The consumerist model has reached its limits because it has become systemically short-termist, because it has given rise to a systemic stupidity that structurally prevents the reconstitution of a long-term horizon. This “investment” is not an investment according to any terms other than those of pure accounting: it is a pure and simple reestablishment of the state of things, trying to rebuild the industrial landscape without at all changing its structure, still less its axioms, all in the hope of protecting income levels that had hitherto been achievable.

Such may be the hope, but these are the false hopes of those with buried heads. The genuine object of debate raised by the crisis ought to be how to overcome the short-termism to which we have been led by a consumerism intrinsically destructive of all genuine investment, that is, of investment in the future, a short-termism which has systemically, and not accidentally, been translated into the decomposition of investment into speculation.

Whether we must, in order to avoid a major economic catastrophe, and to attenuate the social injustice caused by the crisis, stimulate consumption and the economic machine such as it still is, is a question as urgent as it is legitimate so long as such a policy does not simply aggravate the situation at the cost of millions and billions of euros or dollars while at the same time masking the true question, which is to produce a vision and a political will capable of progressively moving away from the economico-political complex of consumption so as to enter into the complex of a new type of investment. This new kind of investment must be a social and political investment or, in other words, an investment in a common desire, what Aristotle called philia, and which would then form the basis of a new type of economic investment.

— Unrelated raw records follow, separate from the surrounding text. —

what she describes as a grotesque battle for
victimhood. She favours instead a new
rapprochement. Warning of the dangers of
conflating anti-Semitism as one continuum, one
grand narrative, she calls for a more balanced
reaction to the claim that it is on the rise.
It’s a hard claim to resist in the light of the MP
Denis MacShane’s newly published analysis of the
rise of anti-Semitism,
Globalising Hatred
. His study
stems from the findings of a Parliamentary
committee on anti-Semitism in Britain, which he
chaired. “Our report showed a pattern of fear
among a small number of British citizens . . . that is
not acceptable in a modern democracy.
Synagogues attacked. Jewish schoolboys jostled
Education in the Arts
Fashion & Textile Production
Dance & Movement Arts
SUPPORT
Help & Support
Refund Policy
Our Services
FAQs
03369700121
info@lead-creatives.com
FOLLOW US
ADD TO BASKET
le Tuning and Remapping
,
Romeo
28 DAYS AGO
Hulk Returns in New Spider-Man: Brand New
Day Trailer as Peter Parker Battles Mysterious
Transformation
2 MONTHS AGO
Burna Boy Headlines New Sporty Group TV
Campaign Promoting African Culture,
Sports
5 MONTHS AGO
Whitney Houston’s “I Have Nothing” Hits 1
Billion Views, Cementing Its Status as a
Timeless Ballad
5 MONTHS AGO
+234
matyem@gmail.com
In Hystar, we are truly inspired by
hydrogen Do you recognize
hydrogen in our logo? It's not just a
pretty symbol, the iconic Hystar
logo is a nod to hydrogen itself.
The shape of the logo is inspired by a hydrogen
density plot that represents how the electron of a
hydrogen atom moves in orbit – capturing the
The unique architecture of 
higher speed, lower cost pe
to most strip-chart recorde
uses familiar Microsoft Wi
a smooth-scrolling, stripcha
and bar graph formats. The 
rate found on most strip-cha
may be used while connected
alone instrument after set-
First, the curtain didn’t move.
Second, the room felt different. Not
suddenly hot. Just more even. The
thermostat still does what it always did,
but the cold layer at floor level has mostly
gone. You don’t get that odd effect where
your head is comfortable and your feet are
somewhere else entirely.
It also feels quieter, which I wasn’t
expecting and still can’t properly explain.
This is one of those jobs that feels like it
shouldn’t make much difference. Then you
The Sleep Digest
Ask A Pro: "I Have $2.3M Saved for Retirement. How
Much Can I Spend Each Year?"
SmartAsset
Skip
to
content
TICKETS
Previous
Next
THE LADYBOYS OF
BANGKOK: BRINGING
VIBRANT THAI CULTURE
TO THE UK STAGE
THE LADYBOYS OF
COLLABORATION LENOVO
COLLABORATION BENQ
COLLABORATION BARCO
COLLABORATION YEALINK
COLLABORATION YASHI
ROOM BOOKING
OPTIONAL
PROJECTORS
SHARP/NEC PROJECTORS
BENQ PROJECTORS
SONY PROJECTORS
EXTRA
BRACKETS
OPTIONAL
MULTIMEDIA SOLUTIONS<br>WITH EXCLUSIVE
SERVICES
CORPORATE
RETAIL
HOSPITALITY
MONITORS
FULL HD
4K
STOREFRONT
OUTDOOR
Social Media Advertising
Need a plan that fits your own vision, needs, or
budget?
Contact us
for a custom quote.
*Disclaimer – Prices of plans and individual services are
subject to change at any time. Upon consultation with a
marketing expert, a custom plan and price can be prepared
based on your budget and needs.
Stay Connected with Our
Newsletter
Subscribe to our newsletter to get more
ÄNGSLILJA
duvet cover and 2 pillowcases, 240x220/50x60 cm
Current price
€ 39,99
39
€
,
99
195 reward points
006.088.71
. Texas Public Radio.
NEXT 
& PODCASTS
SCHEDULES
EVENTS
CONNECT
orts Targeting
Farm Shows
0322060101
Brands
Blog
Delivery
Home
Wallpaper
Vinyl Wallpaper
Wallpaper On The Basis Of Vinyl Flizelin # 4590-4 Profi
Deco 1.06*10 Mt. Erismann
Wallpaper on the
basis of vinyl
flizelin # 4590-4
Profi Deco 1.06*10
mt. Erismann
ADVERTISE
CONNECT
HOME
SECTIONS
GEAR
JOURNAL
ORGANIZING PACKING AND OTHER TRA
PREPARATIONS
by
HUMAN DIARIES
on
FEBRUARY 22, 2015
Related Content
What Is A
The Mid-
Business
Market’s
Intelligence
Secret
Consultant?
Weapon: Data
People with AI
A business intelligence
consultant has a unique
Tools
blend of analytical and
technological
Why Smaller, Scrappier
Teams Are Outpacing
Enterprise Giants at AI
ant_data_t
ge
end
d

Between the absolute urgency which obviously imposes the imperative of salvaging the present situation and of avoiding the passage from a global economic crisis to a global political crisis that might yet unleash military conflicts of global dimensions and the absolute necessity that consists in producing a potential future in the form of a political and social will capable of making a break with the present situation there is clearly a contradiction. Such a contradiction is characteristic of what happens to a dynamic system (in this case, the industrial system and the global capitalist system) once it has begun to mutate.

This question is political as much as it is economic. It is a question of political economy, a matter of knowing in what precisely this mutation consists, and to what political, but also industrial, choices it leads. It is a matter of knowing what new industrial politics is required.

Only such a response is capable of simultaneously dealing with the question of what urgent and immediate steps are necessary in order to salvage the industrial system, and with the question of how such steps must be inscribed within an economic and political mutation amounting to a revolution – if it is true that when a model has run its course, then its transformation, through which alone it can avoid total destruction, constitutes a revolution.

Bernard Stiegler taught himself philosophy while imprisoned for armed robbery between 1978 and 1983. He has since become a leading French philosopher of technology. This article was adapted from his recent book, For a New Critique of Political Economy.